### Document extract
-----
I do not want to have a long debate with the noble Viscount about the pros and cons of universal credit because we would be here all night. I just point out that it may be simpler overall to have it all in one, but that does not make the one in itself any simpler. Some of the rules around universal credit are very complicated to understand because they do not always make sense. That was the point I meant to make. I am not saying that it was nirvana beforehand, but at least then an overpayment error made without the claimant knowing was not repaid, so in that sense it was better, but I will not go into any more detail about that.
My Lords, I rise extremely briefly and apologise to the noble Baroness, Lady Lister, that I could not be in the previous group as I was in the Chamber. I will take seconds to intervene in the interesting debate between the noble Baroness and the noble Viscount to say that, of course, if you have a universal basic income, that is an extremely simple system to administer that would not create any of these kinds of problems.
Anyway, I rise with great pleasure to follow the noble Lord, Lord Palmer of Childs Hill, and to back in particular Amendment 124, although I will be interested to hear the Minister’s response to Amendment 127. I felt I had to speak because I raised at some length in earlier discussions the case of Nicola Green. That is one case, but overall the Government have been clawing back £357 million. Hundreds of people have acquired criminal records in what I think most people would agree are entirely unjust circumstances, whatever the detail of the law. Some people now face debts of up to £20,000 or more.
This amendment—waiting until we have the review and not doing more damage to individuals’ lives and to the reputations of the Government and the Department for Work and Pensions—is a really simple, practical measure, and I commend the noble Lord, Lord Palmer, for doing this and for powerfully presenting his case. I also align myself very much with his tributes to unpaid family carers, who are doing so much in our society for what are, on a week-to-week basis, derisory sums of money for an incredible amount of labour.
My Lords, I rise very briefly. My noble friend said that the department tries to move as quickly as possible when there is an error in payment, but, patently, that did not happen with carer’s allowance. Therefore, I am very grateful to the noble Lord, Lord Palmer of Childs Hill, for raising the issue. Part of the problem was that the DWP allowed the overpayments to accumulate until they were really significant and, given the way the cliff edge works, you could be a tiny amount over and end up having to repay the whole of your carer’s allowance. So it is a really important issue.
I want to ask my noble friend a question. Do we know when the review will be published? How quickly does the department hope to be able to move once it has been published? In a sense, that affects the practical impact of the noble Lord’s amendment.
-----
### Exercises to complete
• a. Can you write out the debate excerpt, everything from "I want to ask" down to "noble Lord’s amendment."?
• b. Can you rename "tachometer" as "rev counter" in the rows, everything from the line containing "Item 7 - The surveyor is to record the rotational" down to the last row, and return only those lines with the pictures left out?
The debate excerpt and the rows after it come from unrelated sources.
-----
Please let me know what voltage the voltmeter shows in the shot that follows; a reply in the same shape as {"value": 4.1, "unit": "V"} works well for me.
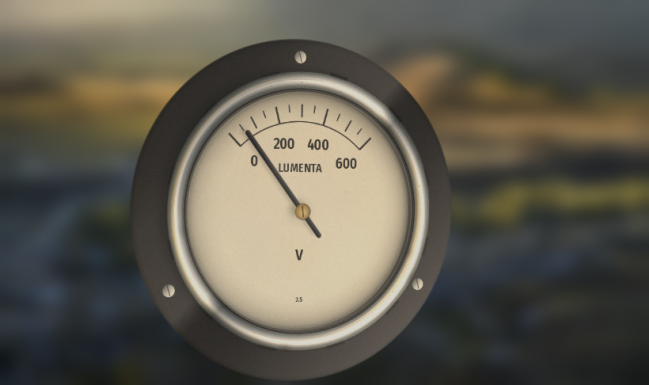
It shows {"value": 50, "unit": "V"}
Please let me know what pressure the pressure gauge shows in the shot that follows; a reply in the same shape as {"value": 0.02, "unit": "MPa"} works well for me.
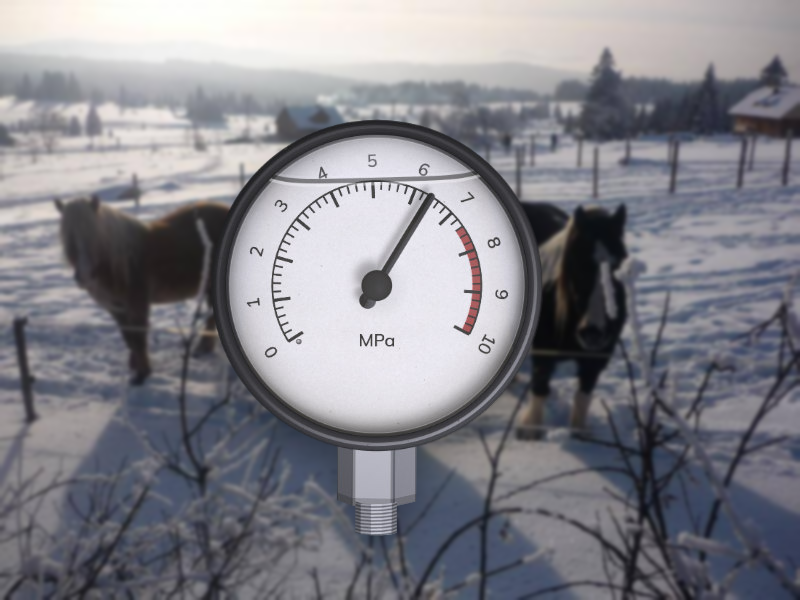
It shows {"value": 6.4, "unit": "MPa"}
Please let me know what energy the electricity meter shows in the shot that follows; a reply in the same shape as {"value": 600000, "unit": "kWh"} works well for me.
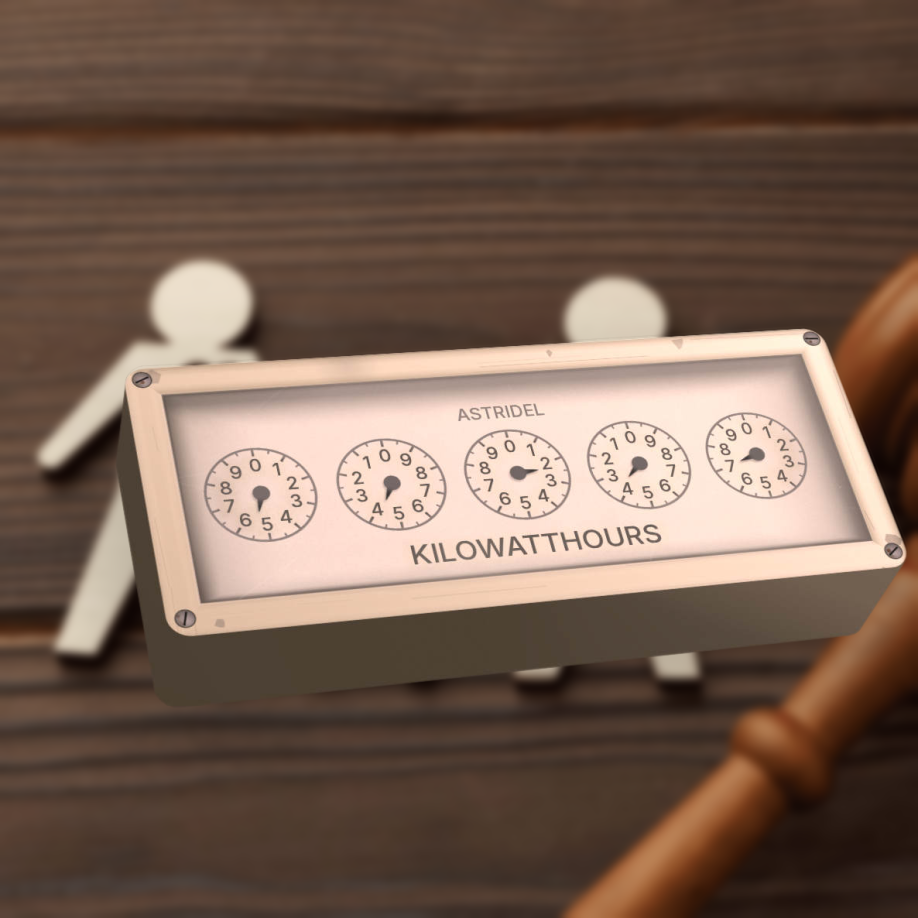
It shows {"value": 54237, "unit": "kWh"}
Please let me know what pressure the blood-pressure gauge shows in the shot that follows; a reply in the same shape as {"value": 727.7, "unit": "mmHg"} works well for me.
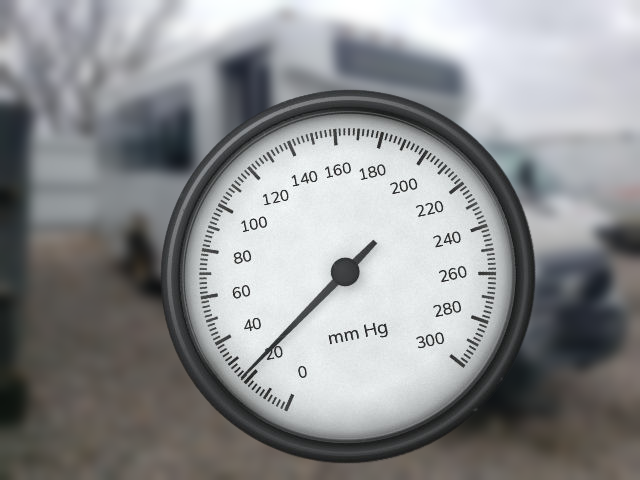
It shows {"value": 22, "unit": "mmHg"}
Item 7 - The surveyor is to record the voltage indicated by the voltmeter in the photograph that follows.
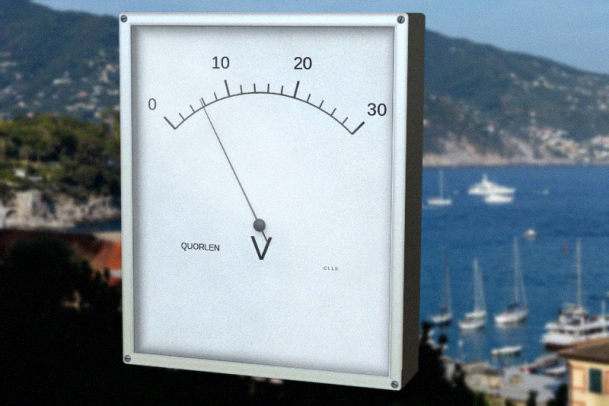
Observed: 6 V
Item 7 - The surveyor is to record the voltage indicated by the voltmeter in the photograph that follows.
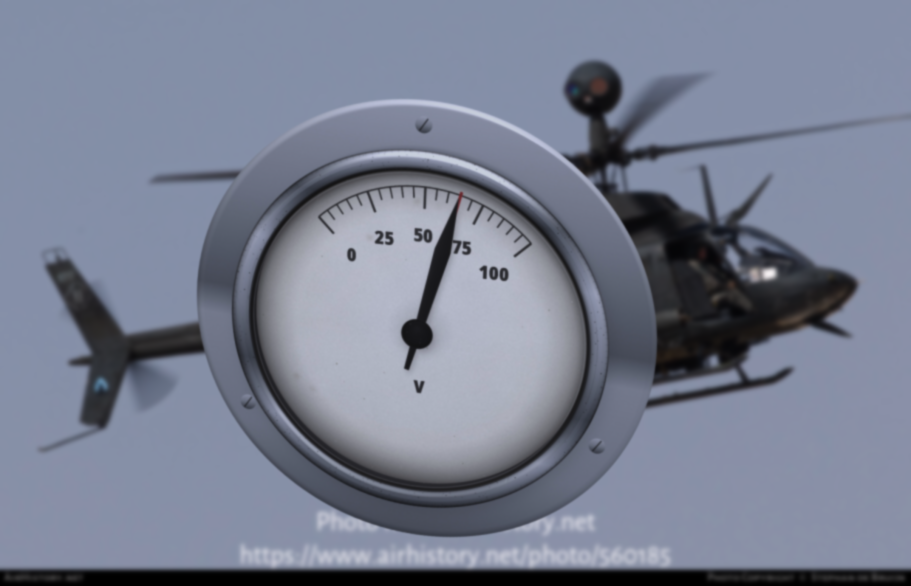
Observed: 65 V
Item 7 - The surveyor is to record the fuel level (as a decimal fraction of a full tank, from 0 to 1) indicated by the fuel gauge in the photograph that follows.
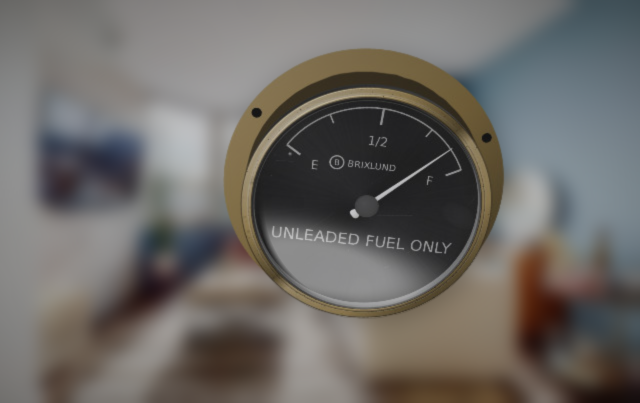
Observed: 0.875
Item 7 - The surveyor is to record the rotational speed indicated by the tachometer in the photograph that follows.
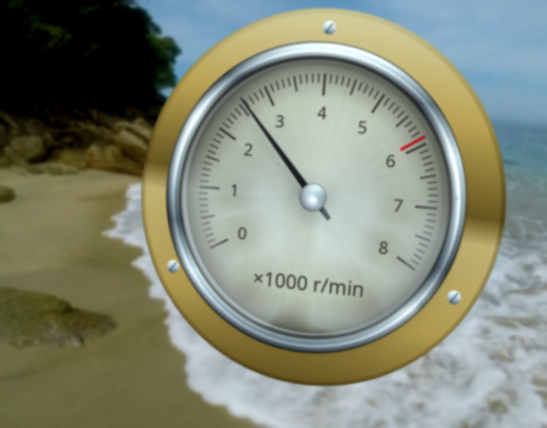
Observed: 2600 rpm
-----
### Solved problems
• a.
I want to ask my noble friend a question. Do we know when the review will be published? How quickly does the department hope to be able to move once it has been published? In a sense, that affects the practical impact of the noble Lord’s amendment.

• b.
Item 7 - The surveyor is to record the rotational speed indicated by the rev counter in the photograph that follows.
Observed: 2600 rpm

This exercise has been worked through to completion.